=== Records shown ===
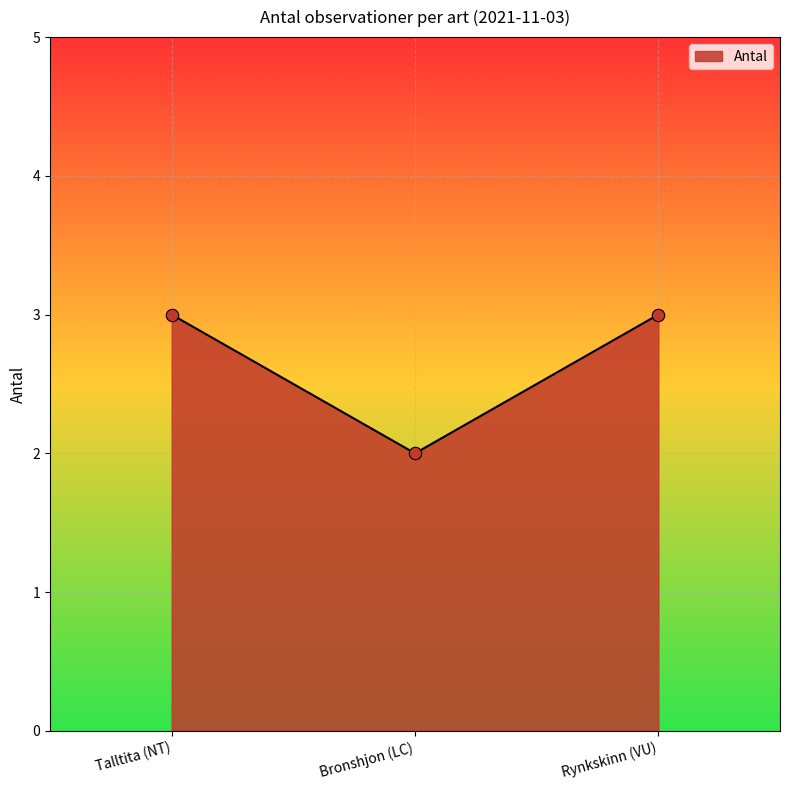

What is the ratio of the value at Bronshjon (LC) to the value at Rynkskinn (VU)?

0.7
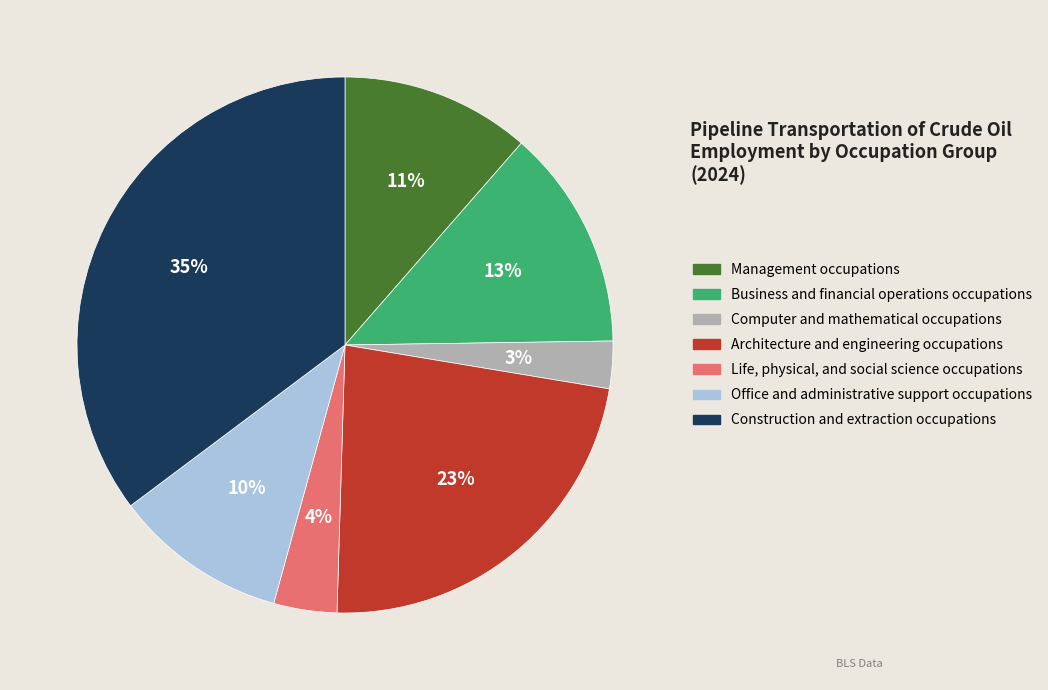

True or false: Business and financial operations occupations accounts for 8% of the total.

False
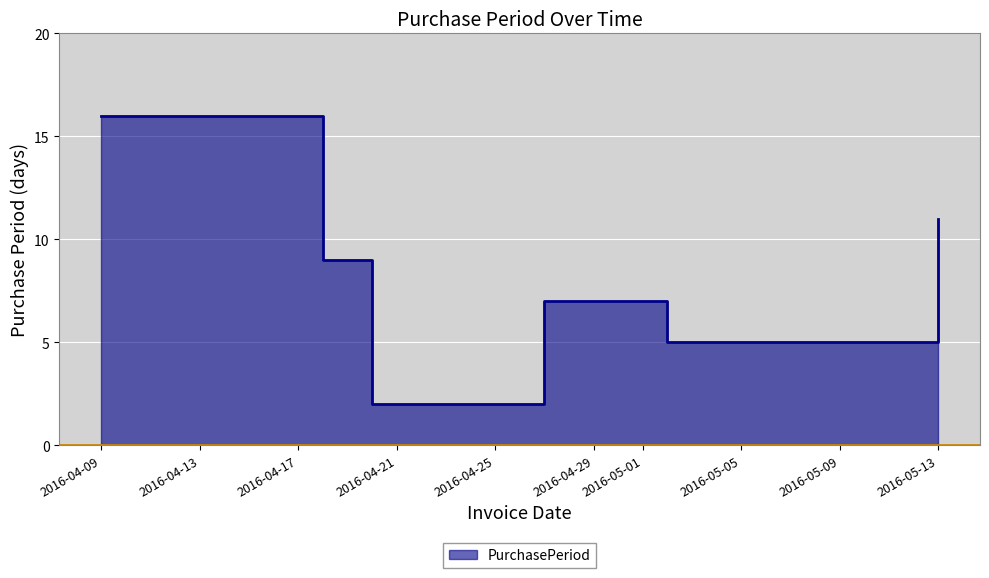

At which category does the data reach its first local peak?

2016-04-27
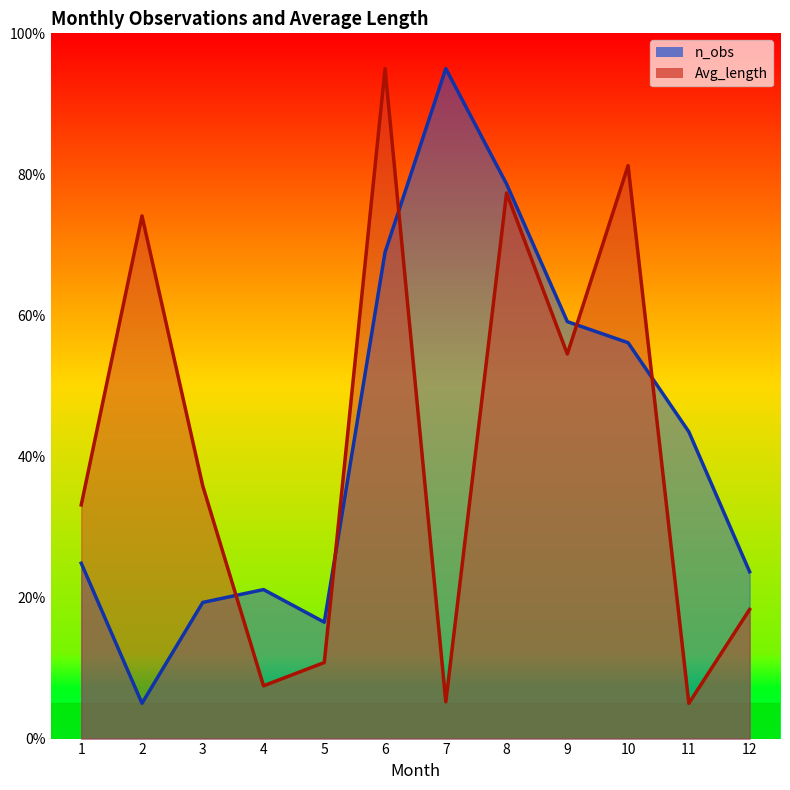

What is the spread (max minus min) of values at 4?

13.6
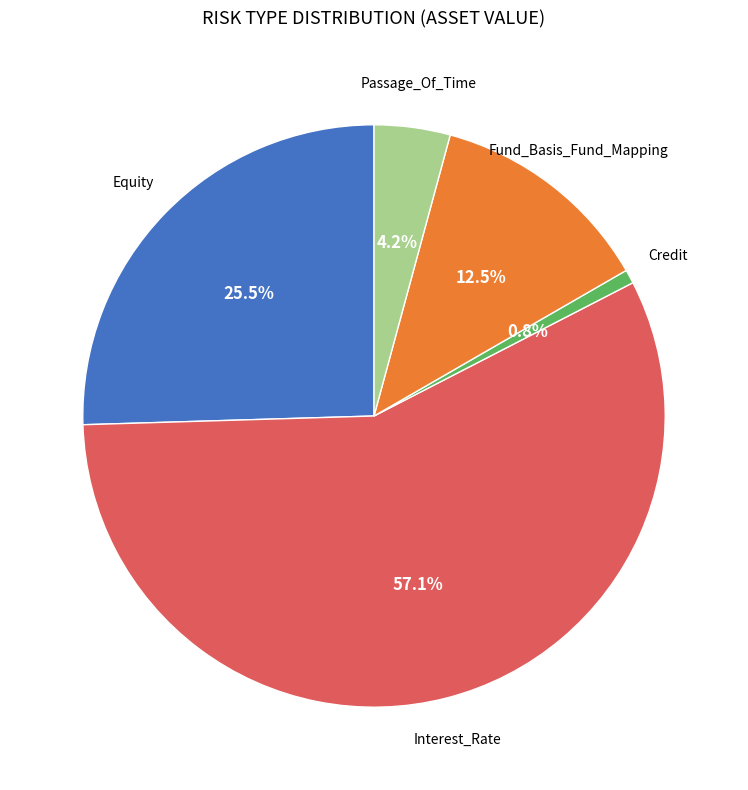

To the nearest percent, what is the difference between the Fund_Basis_Fund_Mapping and Equity slice percentages?

13%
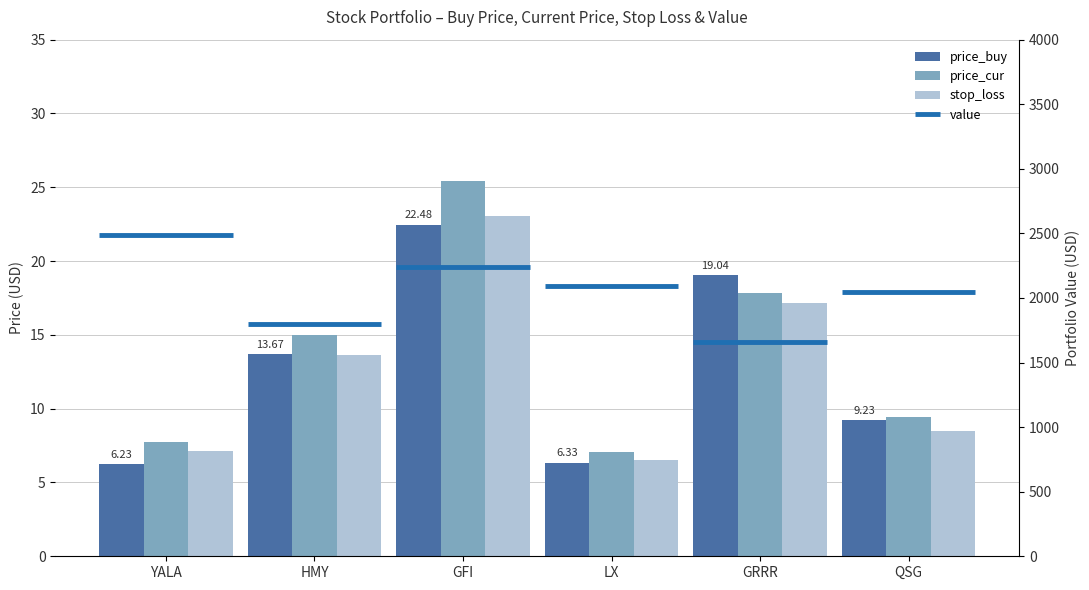

Which category has the highest value in the price_buy series?

GFI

=== Brief ===
Which lines of the material above contain the word "category"? Pull out each of those lines, matching case exactly.

=== Output ===
At which category does the data reach its first local peak?
Which category has the highest value in the price_buy series?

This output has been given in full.